原文节选:

In [None]:
import matplotlib as mpl #画图用的库
import matplotlib.pyplot as plt
#下面这一句是为了可以在notebook中画图
%matplotlib inline
import numpy as np
import sklearn   #机器学习算法库
import pandas as pd #处理数据的库   
import os
import sys
import time
import tensorflow as tf
 
from tensorflow import keras   #使用tensorflow中的keras
#import keras #单纯的使用keras
 
print(tf.__version__)
print(sys.version_info)
for module in mpl, np, sklearn, pd, tf, keras:
    print(module.__name__, module.__version__)

In [None]:
#tfrecord 为tensorflow自己创建的一种文件格式
#TFRecord内部使用了“Protocol Buffer”二进制数据编码方案，它只占用一个内存块，只需要一次性加载一个二进制文件的方式即可，简单，快速，
#尤其对大型训练数据很友好。而且当我们的训练数据量比较大的时候，可以将数据分成多个TFRecord文件，来提高处理效率

#tfrecord里面存储的都是 tf.train.Example, Example可以是一个样本也可以是一组样本
#每个Example里面都是一个个的feature(tf.train.Features),Features里面可以看做是dicts {”key":tf.train.Feature}
#对于每一个不同的Feature都有不同的格式，包括tf.train.ByteList/FloatList/Int64List

#得到一个UTF-8的字符串列表
favorite_books = [name.encode("UTF-8") for name in ["machine learning", "cc150"]]

favorite_books_bytelist = tf.train.BytesList(value = favorite_books)

任务说明:
a - 根据原文节选中的注释，TFRecord内部采用的是哪种数据编码方案？
b - 请输出原文节选中的一段文字，从“#tfrecord里面存储的都是 tf.train.Example, Example可以是一个样本也可以是一组样本”开始，一直到“tf.train.BytesList(value = favorite_books)”为止，原样照录。

所供数据:

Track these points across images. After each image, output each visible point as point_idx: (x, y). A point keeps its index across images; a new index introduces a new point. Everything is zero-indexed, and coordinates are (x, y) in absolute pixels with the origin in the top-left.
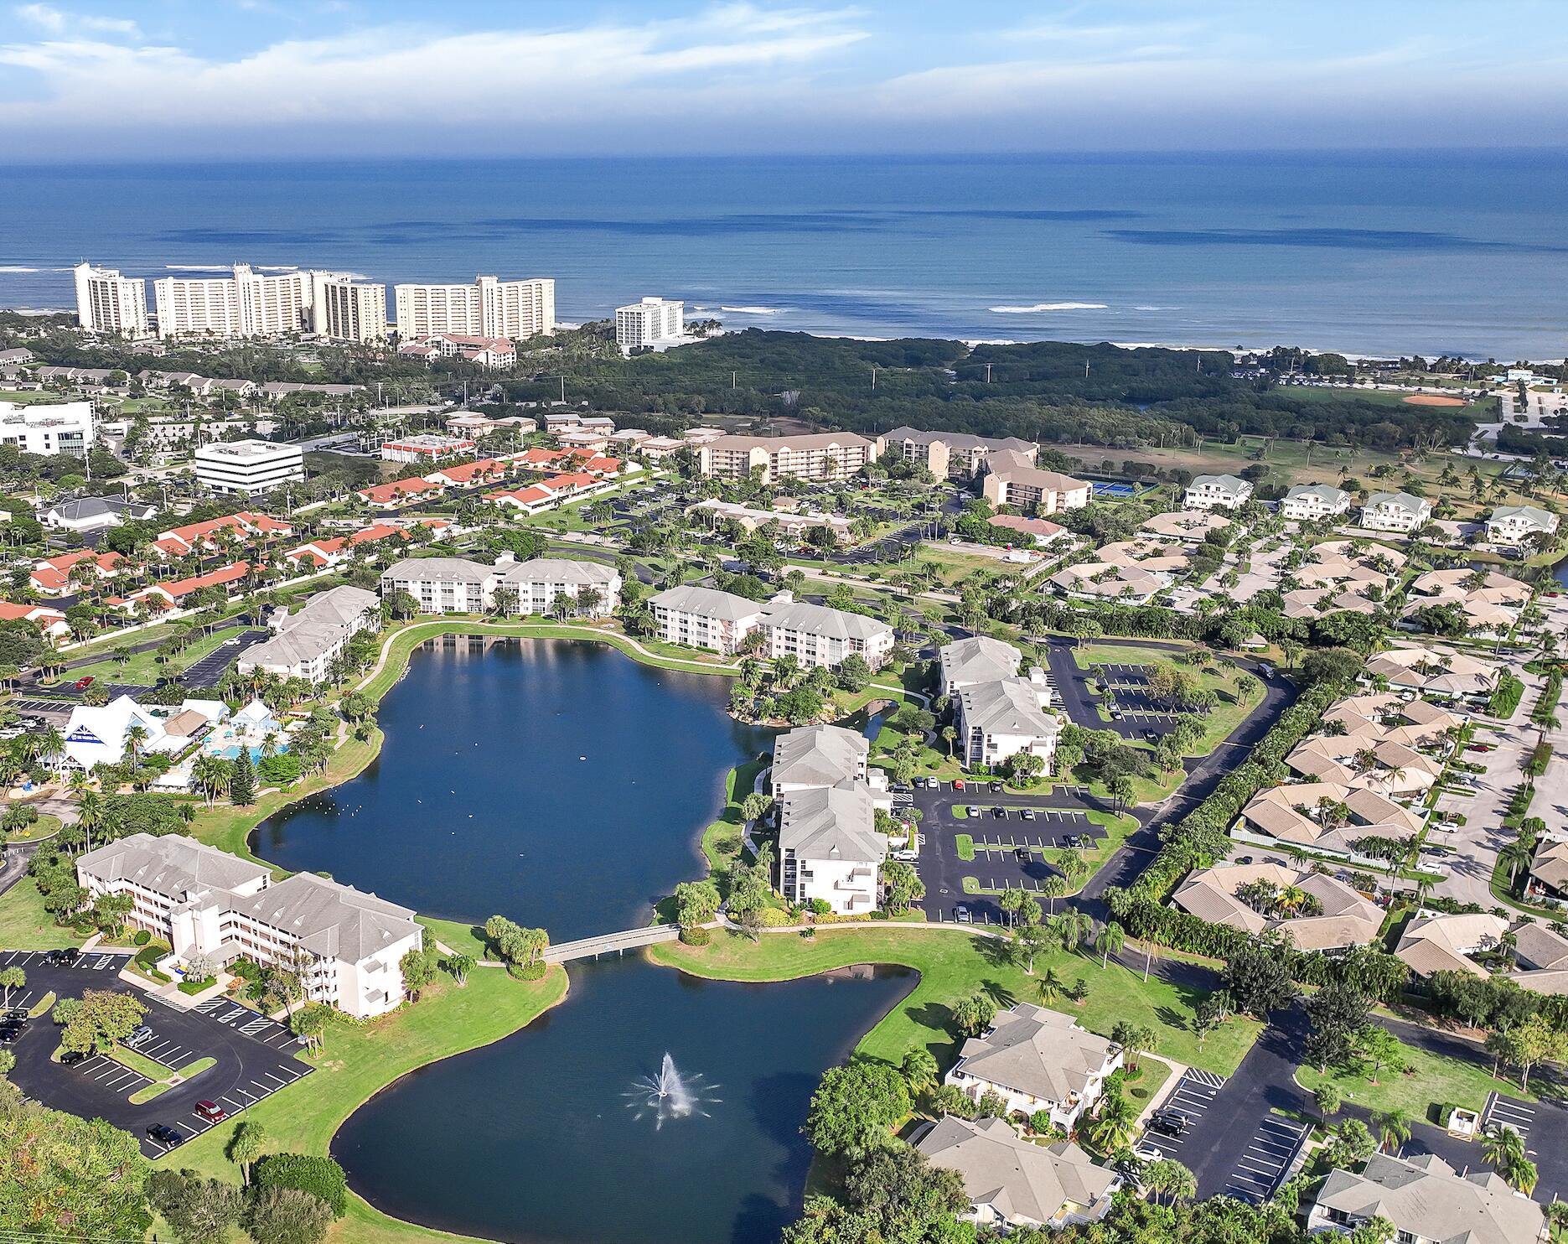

参考答案:
a - TFRecord内部使用的是“Protocol Buffer”二进制数据编码方案。

b -
#tfrecord里面存储的都是 tf.train.Example, Example可以是一个样本也可以是一组样本
#每个Example里面都是一个个的feature(tf.train.Features),Features里面可以看做是dicts {”key":tf.train.Feature}
#对于每一个不同的Feature都有不同的格式，包括tf.train.ByteList/FloatList/Int64List

#得到一个UTF-8的字符串列表
favorite_books = [name.encode("UTF-8") for name in ["machine learning", "cc150"]]

favorite_books_bytelist = tf.train.BytesList(value = favorite_books)